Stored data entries

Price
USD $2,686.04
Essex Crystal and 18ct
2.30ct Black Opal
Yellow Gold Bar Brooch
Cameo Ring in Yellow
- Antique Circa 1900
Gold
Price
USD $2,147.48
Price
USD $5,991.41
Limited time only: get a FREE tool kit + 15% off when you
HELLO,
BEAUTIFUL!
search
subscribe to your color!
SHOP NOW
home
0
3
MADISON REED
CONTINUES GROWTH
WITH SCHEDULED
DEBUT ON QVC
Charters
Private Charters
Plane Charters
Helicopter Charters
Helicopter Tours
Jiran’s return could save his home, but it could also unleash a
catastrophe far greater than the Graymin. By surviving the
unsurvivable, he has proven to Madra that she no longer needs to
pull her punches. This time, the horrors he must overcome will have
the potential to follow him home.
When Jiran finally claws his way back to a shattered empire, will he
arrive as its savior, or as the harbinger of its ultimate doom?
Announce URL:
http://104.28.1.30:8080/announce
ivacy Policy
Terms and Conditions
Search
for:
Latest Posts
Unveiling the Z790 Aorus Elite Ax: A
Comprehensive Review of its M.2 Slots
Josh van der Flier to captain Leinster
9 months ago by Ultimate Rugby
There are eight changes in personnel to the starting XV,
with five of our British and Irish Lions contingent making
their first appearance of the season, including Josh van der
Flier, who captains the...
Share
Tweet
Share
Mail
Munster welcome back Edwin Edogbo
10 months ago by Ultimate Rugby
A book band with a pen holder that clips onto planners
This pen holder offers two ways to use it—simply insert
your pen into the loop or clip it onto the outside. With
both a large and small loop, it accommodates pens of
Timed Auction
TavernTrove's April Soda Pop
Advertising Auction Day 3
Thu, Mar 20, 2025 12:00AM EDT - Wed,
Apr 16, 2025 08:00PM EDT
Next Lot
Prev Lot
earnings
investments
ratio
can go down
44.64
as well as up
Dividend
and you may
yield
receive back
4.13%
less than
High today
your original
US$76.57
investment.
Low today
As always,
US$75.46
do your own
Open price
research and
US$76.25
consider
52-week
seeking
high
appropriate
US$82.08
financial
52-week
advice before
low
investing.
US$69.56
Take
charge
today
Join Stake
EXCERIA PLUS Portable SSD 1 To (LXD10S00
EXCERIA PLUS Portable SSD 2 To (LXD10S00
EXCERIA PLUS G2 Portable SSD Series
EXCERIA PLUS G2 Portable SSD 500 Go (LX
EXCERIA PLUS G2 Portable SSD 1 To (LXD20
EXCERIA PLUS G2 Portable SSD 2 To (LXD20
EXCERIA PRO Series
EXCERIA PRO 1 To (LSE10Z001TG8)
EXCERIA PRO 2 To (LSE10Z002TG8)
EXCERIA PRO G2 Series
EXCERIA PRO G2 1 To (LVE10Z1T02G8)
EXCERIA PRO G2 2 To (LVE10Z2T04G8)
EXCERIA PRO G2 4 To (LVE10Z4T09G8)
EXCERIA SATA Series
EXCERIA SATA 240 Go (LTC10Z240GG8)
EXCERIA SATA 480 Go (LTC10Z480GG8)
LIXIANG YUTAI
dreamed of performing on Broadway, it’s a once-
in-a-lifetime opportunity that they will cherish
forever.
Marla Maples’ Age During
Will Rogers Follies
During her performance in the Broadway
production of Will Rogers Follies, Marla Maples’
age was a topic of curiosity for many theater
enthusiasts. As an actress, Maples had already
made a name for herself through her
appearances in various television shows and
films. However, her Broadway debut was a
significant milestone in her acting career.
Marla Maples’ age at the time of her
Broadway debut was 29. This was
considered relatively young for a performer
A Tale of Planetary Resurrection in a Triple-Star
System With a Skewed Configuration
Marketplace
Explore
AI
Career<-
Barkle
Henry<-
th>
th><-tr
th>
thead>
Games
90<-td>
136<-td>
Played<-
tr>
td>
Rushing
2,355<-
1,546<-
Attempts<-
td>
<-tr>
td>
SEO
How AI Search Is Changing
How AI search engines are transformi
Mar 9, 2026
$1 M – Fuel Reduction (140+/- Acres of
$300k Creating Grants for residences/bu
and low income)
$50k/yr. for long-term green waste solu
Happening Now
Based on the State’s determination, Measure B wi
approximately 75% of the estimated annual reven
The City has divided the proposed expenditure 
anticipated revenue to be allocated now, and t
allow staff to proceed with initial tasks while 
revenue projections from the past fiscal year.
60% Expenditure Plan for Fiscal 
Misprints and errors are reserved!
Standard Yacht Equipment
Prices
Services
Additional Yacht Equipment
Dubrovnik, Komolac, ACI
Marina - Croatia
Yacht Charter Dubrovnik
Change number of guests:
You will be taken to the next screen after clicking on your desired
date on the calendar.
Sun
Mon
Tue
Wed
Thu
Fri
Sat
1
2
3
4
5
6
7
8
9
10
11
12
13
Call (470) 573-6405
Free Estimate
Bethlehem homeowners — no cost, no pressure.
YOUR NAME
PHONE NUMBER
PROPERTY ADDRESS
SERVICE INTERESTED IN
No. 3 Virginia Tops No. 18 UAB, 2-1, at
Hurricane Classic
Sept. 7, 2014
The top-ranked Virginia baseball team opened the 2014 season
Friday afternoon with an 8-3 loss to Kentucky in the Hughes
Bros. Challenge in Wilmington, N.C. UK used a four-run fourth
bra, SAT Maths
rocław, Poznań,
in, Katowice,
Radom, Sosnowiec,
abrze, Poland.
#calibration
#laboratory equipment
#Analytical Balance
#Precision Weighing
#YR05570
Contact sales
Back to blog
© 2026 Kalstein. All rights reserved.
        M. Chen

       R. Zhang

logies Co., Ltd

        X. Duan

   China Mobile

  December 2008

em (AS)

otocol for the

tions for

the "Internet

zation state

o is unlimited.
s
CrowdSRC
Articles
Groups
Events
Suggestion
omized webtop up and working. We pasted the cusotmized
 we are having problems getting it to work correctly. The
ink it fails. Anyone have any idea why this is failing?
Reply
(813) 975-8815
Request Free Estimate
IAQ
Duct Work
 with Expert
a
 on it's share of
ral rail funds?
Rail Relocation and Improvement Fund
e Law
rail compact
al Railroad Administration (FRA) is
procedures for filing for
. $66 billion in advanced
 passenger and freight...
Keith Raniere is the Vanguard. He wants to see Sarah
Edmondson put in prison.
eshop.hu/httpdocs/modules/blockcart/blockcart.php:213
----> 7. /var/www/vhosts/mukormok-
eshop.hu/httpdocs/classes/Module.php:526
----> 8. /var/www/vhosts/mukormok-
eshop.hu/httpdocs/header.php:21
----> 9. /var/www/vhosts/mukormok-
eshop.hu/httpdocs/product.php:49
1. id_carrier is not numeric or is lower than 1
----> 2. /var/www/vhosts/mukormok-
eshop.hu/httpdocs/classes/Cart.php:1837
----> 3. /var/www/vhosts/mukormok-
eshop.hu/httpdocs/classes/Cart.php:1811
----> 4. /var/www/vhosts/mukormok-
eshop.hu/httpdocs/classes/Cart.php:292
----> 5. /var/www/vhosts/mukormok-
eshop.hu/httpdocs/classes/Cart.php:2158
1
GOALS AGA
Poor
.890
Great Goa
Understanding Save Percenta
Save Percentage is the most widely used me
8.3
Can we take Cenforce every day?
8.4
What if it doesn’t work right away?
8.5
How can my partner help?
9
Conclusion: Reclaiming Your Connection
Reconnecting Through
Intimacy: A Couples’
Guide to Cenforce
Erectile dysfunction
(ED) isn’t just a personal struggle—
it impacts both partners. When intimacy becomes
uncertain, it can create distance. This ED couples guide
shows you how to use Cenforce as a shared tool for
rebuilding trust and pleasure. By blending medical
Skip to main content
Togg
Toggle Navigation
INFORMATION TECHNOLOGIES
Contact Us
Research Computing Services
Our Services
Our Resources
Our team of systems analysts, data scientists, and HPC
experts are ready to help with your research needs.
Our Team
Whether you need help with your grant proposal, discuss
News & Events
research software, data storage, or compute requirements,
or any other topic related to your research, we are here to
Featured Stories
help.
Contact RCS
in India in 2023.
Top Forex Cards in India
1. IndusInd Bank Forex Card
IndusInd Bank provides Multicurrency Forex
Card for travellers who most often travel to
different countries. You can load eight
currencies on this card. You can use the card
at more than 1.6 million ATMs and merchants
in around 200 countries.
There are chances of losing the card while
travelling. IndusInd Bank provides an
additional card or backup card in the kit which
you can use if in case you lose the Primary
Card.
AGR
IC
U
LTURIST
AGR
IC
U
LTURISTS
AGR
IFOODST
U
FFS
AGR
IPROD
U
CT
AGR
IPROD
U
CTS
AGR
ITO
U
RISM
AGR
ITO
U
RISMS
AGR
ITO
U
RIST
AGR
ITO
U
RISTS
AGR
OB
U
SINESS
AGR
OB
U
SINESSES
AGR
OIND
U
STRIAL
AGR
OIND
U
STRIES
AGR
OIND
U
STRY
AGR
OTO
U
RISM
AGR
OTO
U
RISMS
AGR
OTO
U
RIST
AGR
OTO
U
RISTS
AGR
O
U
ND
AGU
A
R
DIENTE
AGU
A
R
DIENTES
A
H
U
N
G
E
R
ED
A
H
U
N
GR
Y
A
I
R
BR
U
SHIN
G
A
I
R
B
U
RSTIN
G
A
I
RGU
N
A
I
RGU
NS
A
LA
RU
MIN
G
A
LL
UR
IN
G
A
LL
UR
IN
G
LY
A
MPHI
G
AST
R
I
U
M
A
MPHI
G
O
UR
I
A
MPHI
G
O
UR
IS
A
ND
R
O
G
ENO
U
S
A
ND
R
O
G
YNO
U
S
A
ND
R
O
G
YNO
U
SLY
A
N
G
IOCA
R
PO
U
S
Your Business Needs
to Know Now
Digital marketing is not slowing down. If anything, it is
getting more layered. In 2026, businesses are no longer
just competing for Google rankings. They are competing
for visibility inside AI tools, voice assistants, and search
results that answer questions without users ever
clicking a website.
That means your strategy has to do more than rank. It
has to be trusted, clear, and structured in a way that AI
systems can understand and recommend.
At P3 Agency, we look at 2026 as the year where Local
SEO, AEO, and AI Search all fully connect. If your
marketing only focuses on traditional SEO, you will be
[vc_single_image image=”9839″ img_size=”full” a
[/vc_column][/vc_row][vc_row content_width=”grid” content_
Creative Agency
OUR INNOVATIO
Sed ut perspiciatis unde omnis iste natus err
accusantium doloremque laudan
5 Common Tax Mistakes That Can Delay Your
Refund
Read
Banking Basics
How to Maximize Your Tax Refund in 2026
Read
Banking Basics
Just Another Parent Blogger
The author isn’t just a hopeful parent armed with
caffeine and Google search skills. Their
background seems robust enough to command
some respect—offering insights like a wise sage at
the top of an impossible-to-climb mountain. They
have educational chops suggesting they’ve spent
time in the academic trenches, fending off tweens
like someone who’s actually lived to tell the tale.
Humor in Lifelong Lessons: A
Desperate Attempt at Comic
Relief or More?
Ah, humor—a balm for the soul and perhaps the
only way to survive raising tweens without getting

WHAT TO DO: Find every line in the records above that contains the string "India" and copy each one. Matches must have the same case.

ANSWER SECTION:
in India in 2023.
Top Forex Cards in India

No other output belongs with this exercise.